Zu den Kritikern des Durchleitungsmodells gehören wenig überraschend die Ladesäulenbetreiber. Diese verweisen auf erhebliche Investitions- und Betriebskosten beim Aufbau der Ladeinfrastruktur. Deshalb seien verlässliche Refinanzierungsmodelle unerlässlich. Der Energiekonzern EnBW erwartet aufgrund zusätzlicher Betriebskosten und IT-Aufwände im Endeffekt sogar höhere Kosten für Endkunden. Durchsetzen konnte sich das Durchleitungsmodell bislang im Pkw-Bereich nicht. Lichtblick bleibt mit zwei Projekten in Berlin und Hamburg deutschlandweit der einzige Anbieter.

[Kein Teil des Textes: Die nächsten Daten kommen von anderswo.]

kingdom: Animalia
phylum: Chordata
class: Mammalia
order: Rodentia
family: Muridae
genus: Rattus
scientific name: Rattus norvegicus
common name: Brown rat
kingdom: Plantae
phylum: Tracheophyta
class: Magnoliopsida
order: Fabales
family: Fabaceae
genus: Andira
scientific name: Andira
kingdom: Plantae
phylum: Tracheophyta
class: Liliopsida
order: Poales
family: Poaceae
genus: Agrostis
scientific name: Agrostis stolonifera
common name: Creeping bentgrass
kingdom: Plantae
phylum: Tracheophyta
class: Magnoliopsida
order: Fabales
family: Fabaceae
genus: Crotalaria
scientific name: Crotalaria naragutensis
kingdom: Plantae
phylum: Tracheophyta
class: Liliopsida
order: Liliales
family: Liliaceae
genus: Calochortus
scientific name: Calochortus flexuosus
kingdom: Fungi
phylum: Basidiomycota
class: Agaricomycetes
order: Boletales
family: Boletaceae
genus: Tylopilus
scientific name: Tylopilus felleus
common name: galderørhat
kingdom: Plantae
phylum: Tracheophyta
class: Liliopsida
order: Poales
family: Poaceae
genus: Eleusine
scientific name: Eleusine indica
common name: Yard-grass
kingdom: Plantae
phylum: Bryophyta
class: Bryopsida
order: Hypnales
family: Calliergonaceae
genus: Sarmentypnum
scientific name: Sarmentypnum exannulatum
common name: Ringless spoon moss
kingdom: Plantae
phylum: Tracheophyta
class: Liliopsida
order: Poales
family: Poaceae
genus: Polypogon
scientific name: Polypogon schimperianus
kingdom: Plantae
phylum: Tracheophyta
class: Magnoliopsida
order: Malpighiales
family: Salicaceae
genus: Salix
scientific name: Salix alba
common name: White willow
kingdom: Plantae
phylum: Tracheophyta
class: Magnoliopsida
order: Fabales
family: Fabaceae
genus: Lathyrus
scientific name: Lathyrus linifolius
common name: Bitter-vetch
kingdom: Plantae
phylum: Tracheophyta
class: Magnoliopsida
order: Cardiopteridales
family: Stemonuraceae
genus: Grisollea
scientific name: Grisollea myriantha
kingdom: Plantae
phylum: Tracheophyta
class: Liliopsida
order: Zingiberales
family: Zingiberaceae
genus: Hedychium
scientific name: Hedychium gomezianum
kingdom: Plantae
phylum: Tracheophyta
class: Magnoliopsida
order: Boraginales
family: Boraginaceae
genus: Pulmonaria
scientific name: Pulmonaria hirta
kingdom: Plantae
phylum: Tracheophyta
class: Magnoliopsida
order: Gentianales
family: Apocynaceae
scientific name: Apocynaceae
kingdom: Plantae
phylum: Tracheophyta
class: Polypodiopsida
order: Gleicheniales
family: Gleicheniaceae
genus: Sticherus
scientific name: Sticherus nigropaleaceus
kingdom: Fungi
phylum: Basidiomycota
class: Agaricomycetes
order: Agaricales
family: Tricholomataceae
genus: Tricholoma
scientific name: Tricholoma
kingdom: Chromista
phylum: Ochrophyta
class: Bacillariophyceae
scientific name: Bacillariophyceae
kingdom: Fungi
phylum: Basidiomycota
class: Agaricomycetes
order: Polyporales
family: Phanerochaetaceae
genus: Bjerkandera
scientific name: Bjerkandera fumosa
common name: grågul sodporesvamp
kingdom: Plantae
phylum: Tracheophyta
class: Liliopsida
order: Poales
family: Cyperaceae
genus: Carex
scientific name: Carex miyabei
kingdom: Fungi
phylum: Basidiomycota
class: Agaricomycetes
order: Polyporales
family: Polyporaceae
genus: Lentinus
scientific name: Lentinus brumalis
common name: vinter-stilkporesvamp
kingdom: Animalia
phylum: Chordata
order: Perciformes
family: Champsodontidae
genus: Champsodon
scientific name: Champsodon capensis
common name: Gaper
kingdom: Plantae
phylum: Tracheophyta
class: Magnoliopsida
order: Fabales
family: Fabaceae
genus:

BDEW und VDA in vielen Punkten einig

Auch der Branchenverband BDEW gilt branchenintern als Kritiker des Durchleitungsmodells. Der BDEW hat im Januar 2025 ein eigenes Positionspapier zum Hochlauf der Elektromobilität präsentiert. Abgesehen vom Durchleitungsmodell sind sich VDA und BDEW jedoch in vielen Punkten einig. Die einflussreichen Ver bände sprechen sich beide für nachhaltige Steueranreize und eine Entbürokratisierung des Ladesäulenausbaus aus. Und auch beim Thema CO2-Flottengrenzwerte liegen die Positionen nicht weit auseinander. Der BDEW plädiert für eine Beibehaltung der Flottengrenzen, der VDA fordert eine ambitionierte Umsetzung der RED III in nationales Recht. Damit sollen Erlösen aus den THG-Quoten erhöht werden.